MacIntyre’s comments echo that of their boss, Xbox chief Phil Spencer, who has emerged as one of the very few high-level game industry executives to cast doubt on the promise of blockchain gaming. “What I’d say today on NFT, all up, is I think there’s a lot of speculation and experimentation that’s happening, and that some of the creative that I see today feels more exploitive than about entertainment,” Spencer told Axios last month. “I think anything that we looked at in our storefront that we said is exploitive would be something that we would, you know, take action on. We don’t want that kind of content.”

Pouard said Ubisoft isn’t just diving in now because there’s money to be made, and that its decision to launch Quartz was to finally have a formal product launch after many years of experimentation in the space. Ubisoft’s Strategic Innovation Lab has in fact been dabbling in the blockchain gaming space since 2017, with partnerships with crypto companies, investments in blockchain gaming startups and even prototype products.

“For us, as we started four years ago, it was less trendy,” Pouard said. “We did a lot of hackathons and partnerships, and worked with a lot of startups. We’re also exploring a lot of the infrastructure to understand the opportunities and limits of the blockchain today.” Pouard said Ubisoft helped form the Blockchain Gaming Alliance in 2018 as a founding member, and the organization has since grown to more than 300 companies.

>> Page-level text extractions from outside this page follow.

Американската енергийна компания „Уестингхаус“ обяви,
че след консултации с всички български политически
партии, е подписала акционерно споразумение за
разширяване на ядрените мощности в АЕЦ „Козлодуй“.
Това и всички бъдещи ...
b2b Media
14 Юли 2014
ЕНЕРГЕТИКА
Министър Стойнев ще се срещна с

Pouard said that for Quartz and its first product line, the Digits in-game cosmetics in Ghost Recon, is more of an experiment than anything else. “For us, Quartz is really a test. We really want to understand what decentralization can bring to players,” he said. “We want to build this value proposition with the community so we needed to start with something easy to understand and easy to build technically.” That’s why Ghost Recon, with its built-in set of cosmetics, was chosen as the debut game for Quartz.

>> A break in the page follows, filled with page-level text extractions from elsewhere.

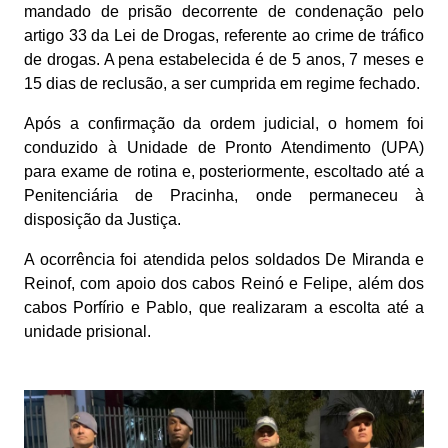
mandado de prisão decorrente de condenação pelo
artigo 33 da Lei de Drogas, referente ao crime de tráfico
de drogas. A pena estabelecida é de 5 anos, 7 meses e
15 dias de reclusão, a ser cumprida em regime fechado.
Após a confirmação da ordem judicial, o homem foi
conduzido à Unidade de Pronto Atendimento (UPA)
para exame de rotina e, posteriormente, escoltado até a
Penitenciária de Pracinha, onde permaneceu à
disposição da Justiça.
A ocorrência foi atendida pelos soldados De Miranda e
Reinof, com apoio dos cabos Reinó e Felipe, além dos
cabos Porfírio e Pablo, que realizaram a escolta até a
unidade prisional.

“We think it’s the best moment to start,” Pouard said. “We know we’re a bit ahead of the curve here.” Pouard pointed to Minecraft and the game’s immense influence on game-making platforms like Roblox as one reason why Ubisoft wants to get in early. “We’re pretty sure that with the blockchain, the same thing could happen,” he said. “We don’t want to turn our heads away from it.”

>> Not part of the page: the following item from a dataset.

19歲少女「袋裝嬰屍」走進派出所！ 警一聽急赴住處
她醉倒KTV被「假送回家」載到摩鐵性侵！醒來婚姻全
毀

The team at the Strategic Innovation Lab followed Ubisoft’s new set of blockchain principles, Pouard said, that include building products that can be used in-game, using energy efficient blockchain partners (Quartz is built on Tezos, which uses a so-called proof-of-stake system that supposedly wastes less electricity), and creating a safe environment for players to learn about the blockchain and NFTs. To that last point, Pouard said players must be 18 years or older to create a Tezos wallet for use with Quartz and that it doesn’t intend to take a cut of any transactions right now.

Pouard acknowledges that Ubisoft doesn’t need the blockchain to create a unique item like those featured in Digits, but the goal, he said, is to get players invested in the space and for Ubisoft to start exploring what can be built alongside its player community. That’s why he said there’s no real business model attached right now. Ubisoft is also open to other companies building integrations with Quartz and using the NFTs in new ways, as well as allowing existing or new marketplaces to facilitate the buying and selling of them.

“First, we’re a game developer and publisher, so it’s not that obvious that it’s a good way for us to go. We want to co-build and create the value proposition,” he said. “We’re seeing how it goes and how the players use it and what we can do with that. We are very early in this paradigm shift, so knowing what will be the business model of the future … it's too soon to say.”